L'assurdità della comunicazione: elogio alla "precisione" amministrativa
A rendere la situazione ancora più grottesca è la tempistica della comunicazione. In un esempio che meriterebbe di essere studiato nei manuali di inefficienza amministrativa, l'Ateneo ha richiesto agli studenti di versare l'importo aggiuntivo entro un termine perentorio: il 9 novembre.
Il dettaglio che sfugge è che la comunicazione ufficiale che informava di questa scadenza e del nuovo costo è stata diramata soltanto il 28 novembre.
Un plauso alla precisione! L'Ateneo ha dimostrato una tale attenzione al dettaglio da chiedere il pagamento 18 giorni dopo che il pagamento era "dovuto". L'ipotesi più benevola (e francamente più probabile) è che la data del 9 novembre sia il frutto di un frettoloso copia e incolla dell'ultima ora, preso da un calendario di scadenze ormai obsolete o da un documento riguardante un altro corso. Questo non solo è imbarazzante, ma solleva anche seri dubbi sulla cura e la professionalità con cui viene gestito un percorso formativo così delicato.
I soldi vanno allo Stato? Richiesta di trasparenza
Di fronte alle legittime richieste degli specializzandi, la risposta fornita dall'Ateneo è stata vaga e nebulosa: si tratterebbe di somme che "vanno allo Stato".

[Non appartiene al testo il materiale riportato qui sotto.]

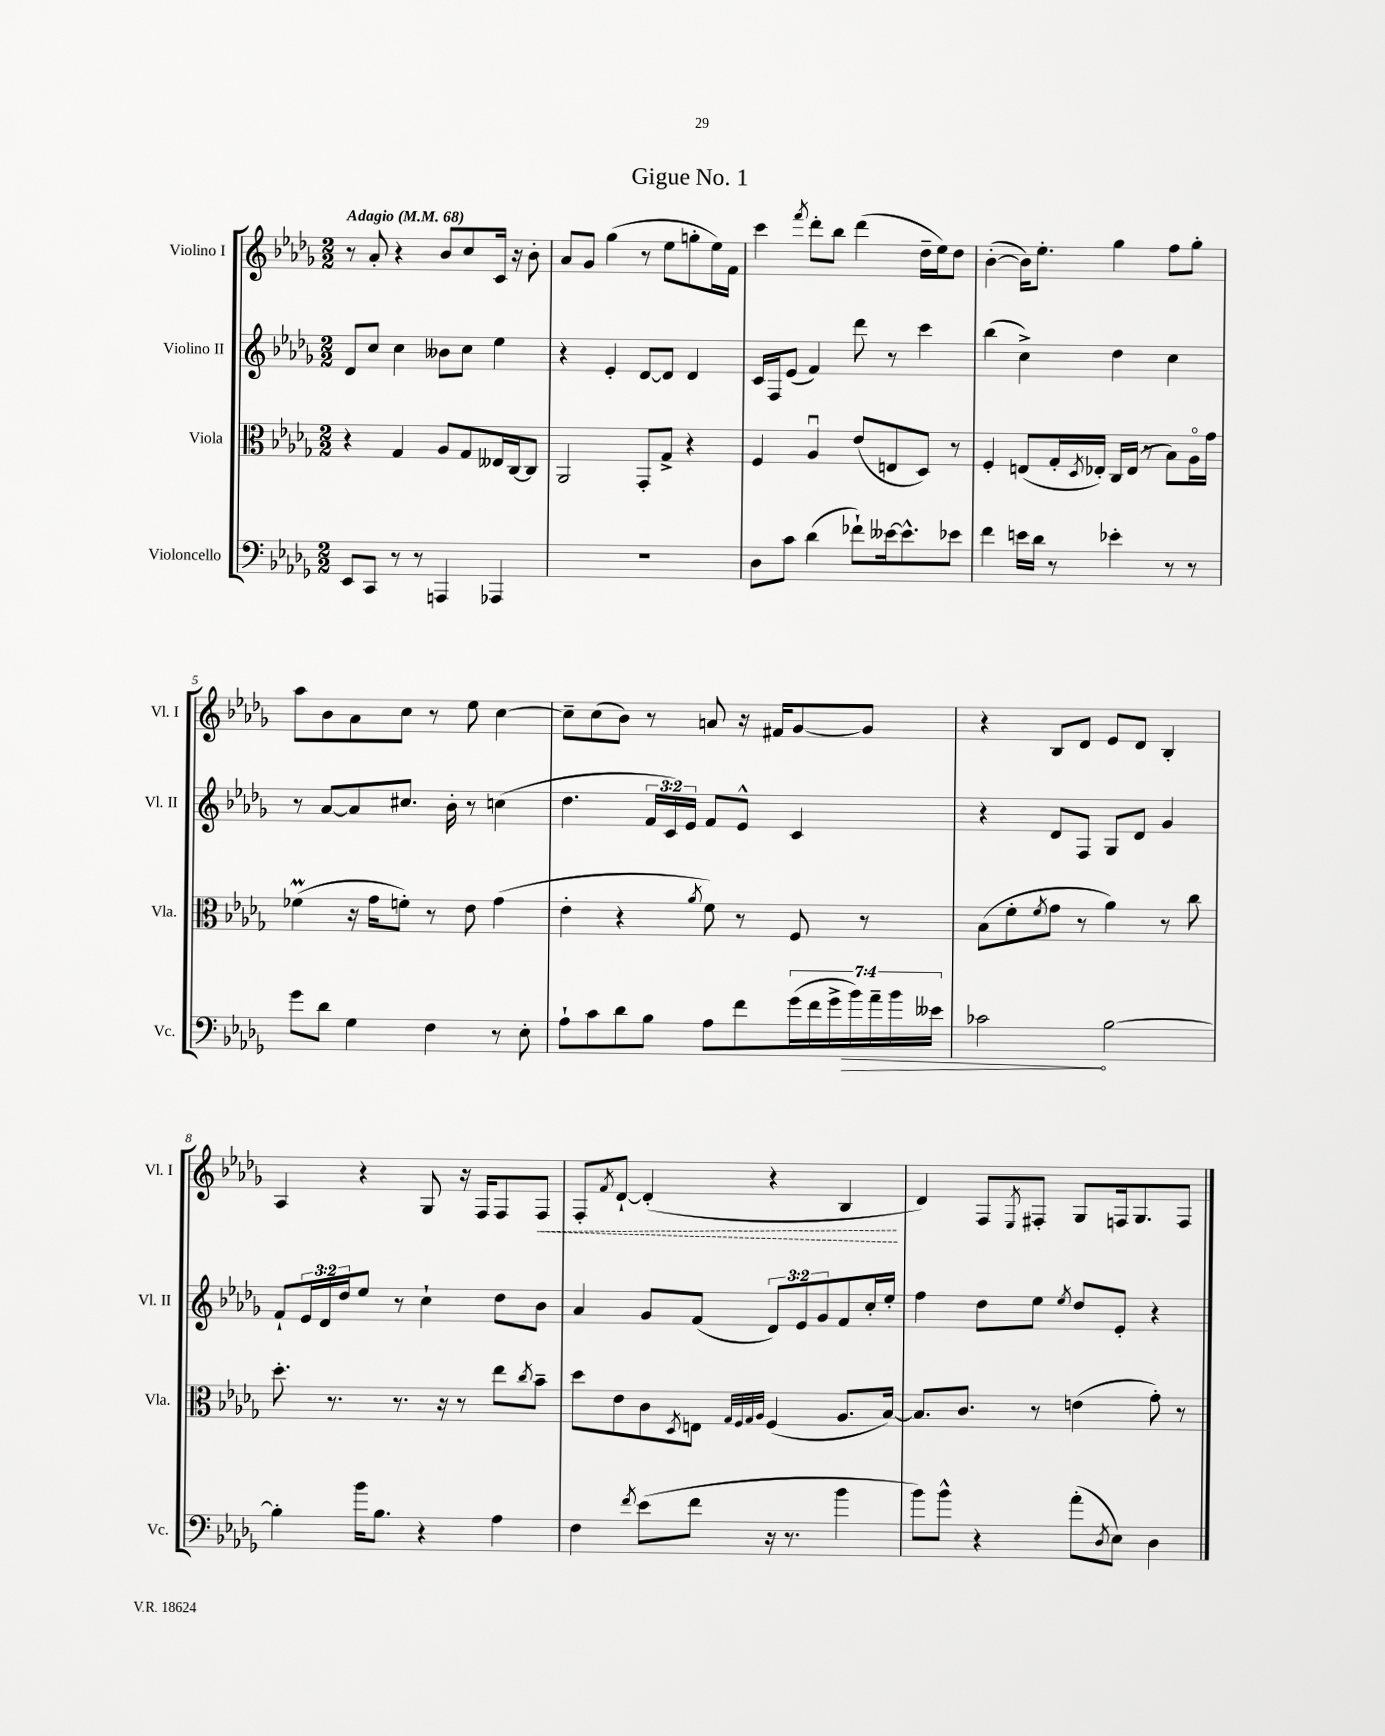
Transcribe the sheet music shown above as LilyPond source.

\header { title = "Gigue No. 1" }
<<
\new StaffGroup <<
\new Staff = "s0" \with { instrumentName = "Violino I" shortInstrumentName = "Vl. I" } {
    \clef treble \key des \major \numericTimeSignature \time 2/2 \tempo "Adagio" 4 = 68
    r8 aes'8-. r4 bes'8 c''8 c'16 r16 bes'8-. |
    aes'8 ges'8 ges''4( r8 ees''8 g''8-. ees''16) f'16 |
    c'''4 \acciaccatura { f'''8 } des'''8-. bes''8 des'''4( des''16-- ees''16) des''8 |
    bes'4~-.( bes'16) ees''8.-. ges''4 f''8 ges''8-. |
    aes''8 bes'8 aes'8 c''8 r8 ees''8 c''4~ |
    c''8-- c''8( bes'8) r8 a'8 r16 fis'16 ges'8~ ges'8 |
    r4 bes8 des'8 ees'8 des'8 bes4-. |
    aes4 r4 ges8 r16 f16 f8 \once \override Hairpin.style = #'dashed-line f8\< |
    f8-. \acciaccatura { f'8 } des'8~-! des'4-.( r4 bes4\! |
    des'4) f8 \acciaccatura { ees8 } fis8-. ges8 f16 ges8. f8 \bar "|." |
}
\new Staff = "s1" \with { instrumentName = "Violino II" shortInstrumentName = "Vl. II" } {
    \clef treble \key des \major \numericTimeSignature \time 2/2 \override Staff.TupletNumber.text = #tuplet-number::calc-fraction-text
    des'8 c''8 c''4 beses'8 c''8 ees''4 |
    r4 ees'4-. des'8~ des'8 des'4 |
    c'16 f16 ees'8( f'4) des'''8 r8 c'''4 |
    bes''4( c''4->) des''4 c''4 |
    r8 aes'8~ aes'8 cis''8. bes'16-. r8 c''4( |
    des''4. \tuplet 3/2 { f'16 c'16) ees'16 } f'8 ees'8-^ c'4 |
    r4 des'8 f8 ges8 des'8 ges'4 |
    f'8-! \tuplet 3/2 { ees'16 des'16 des''16 } ees''8 r8 c''4-! des''8 bes'8 |
    aes'4 ges'8 f'8( \tuplet 3/2 { des'8) ees'8 ges'8 } f'8 c''16-. ees''16-. |
    f''4 des''8 ees''8 \acciaccatura { ees''8 } des''8 ees'8-. r4 \bar "|." |
}
\new Staff = "s2" \with { instrumentName = "Viola" shortInstrumentName = "Vla." } {
    \clef alto \key des \major \numericTimeSignature \time 2/2
    r4 ges4 aes8 ges8 eeses16 c16~ c8 |
    aes,2 ges,8-. ges8-> r4 |
    f4 aes4\downbow ees'8( e8 des8) r8 |
    f4-. e8( ges16-. \acciaccatura { des8 } ees16-.) c16 ees16( r8 bes8) aes16\flageolet ges'16 |
    fes'4\prall( r16 ges'16 f'8-.) r8 ees'8 ges'4( |
    ees'4-. r4 \acciaccatura { aes'8 } f'8) r8 f8 r8 |
    bes8( f'8-. \acciaccatura { f'8 } ges'8 r8 aes'4) r8 c''8 |
    des''8.-. r8. r8. r16 r8 ees''8 \acciaccatura { c''8 } bes'8-- |
    des''8 ees'8 c'8 \acciaccatura { des8 } e8 \grace { ges32 f32 ges32 aes32 } f4( aes8. bes16~) |
    bes8. c'8. r8 e'4( ges'8-.) r8 \bar "|." |
}
\new Staff = "s3" \with { instrumentName = "Violoncello" shortInstrumentName = "Vc." } {
    \clef bass \key des \major \numericTimeSignature \time 2/2 \override Staff.TupletNumber.text = #tuplet-number::calc-fraction-text
    ees,8 c,8 r8 r8 a,,4 aes,,4 |
    R1 |
    des8 c'8 des'4( fes'8-!) eeses'16~ eeses'8.-^ ees'8 |
    f'4 e'16 des'16 r8 ees'4-. r8 r8 |
    ges'8 des'8 ges4 f4 r8 ees8-. |
    aes8-! c'8 des'8 bes8 aes8 f'8 \tuplet 7/4 { ges'16( f'16 ges'16-> \once \override Hairpin.circled-tip = ##t bes'16\>) aes'16-- bes'16 eeses'16 } |
    ces'2\! bes2~ |
    bes4-. bes'16 bes8. r4 aes4 |
    f4 \acciaccatura { f'8 } ees'8( f'8 r16 r8. bes'4 |
    bes'8) bes'8-^ r4 aes'8-.( \acciaccatura { des8 } ees8) des4 \bar "|." |
}
>>
>>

Questa giustificazione, tuttavia, non fornisce la necessaria chiarezza e trasparenza che l'utenza si aspetta. È lecito, e anzi doveroso, domandare:
Qual è l'esatta natura contabile di questi 150€?
Quale norma di legge, specifica per questi percorsi, prevede una "tassa d'esame" che, sommandosi al costo del corso, supera il tetto massimo imposto di 900€, 1.300€ o 1.500€?
Se la somma è destinata allo Stato, perché non è stata inclusa nel piano finanziario iniziale e gestita in modo trasparente sin dall'inizio, anziché essere richiesta post factum in modo così frettoloso e confuso?
Il bilancio finale di questa gestione amministrativa non appare in linea con i principi di correttezza e trasparenza. Gli specializzandi non meritano di essere trattati come una fonte di introito extra attraverso costi dell'ultimo minuto che violano i limiti di spesa stabiliti.
Sarebbe auspicabile che questo "biglietto d'ingresso" all'esame finale venisse ritirato immediatamente e che l'Ateneo fornisse una spiegazione chiara e documentata sulla legittimità di ogni singolo costo sostenuto.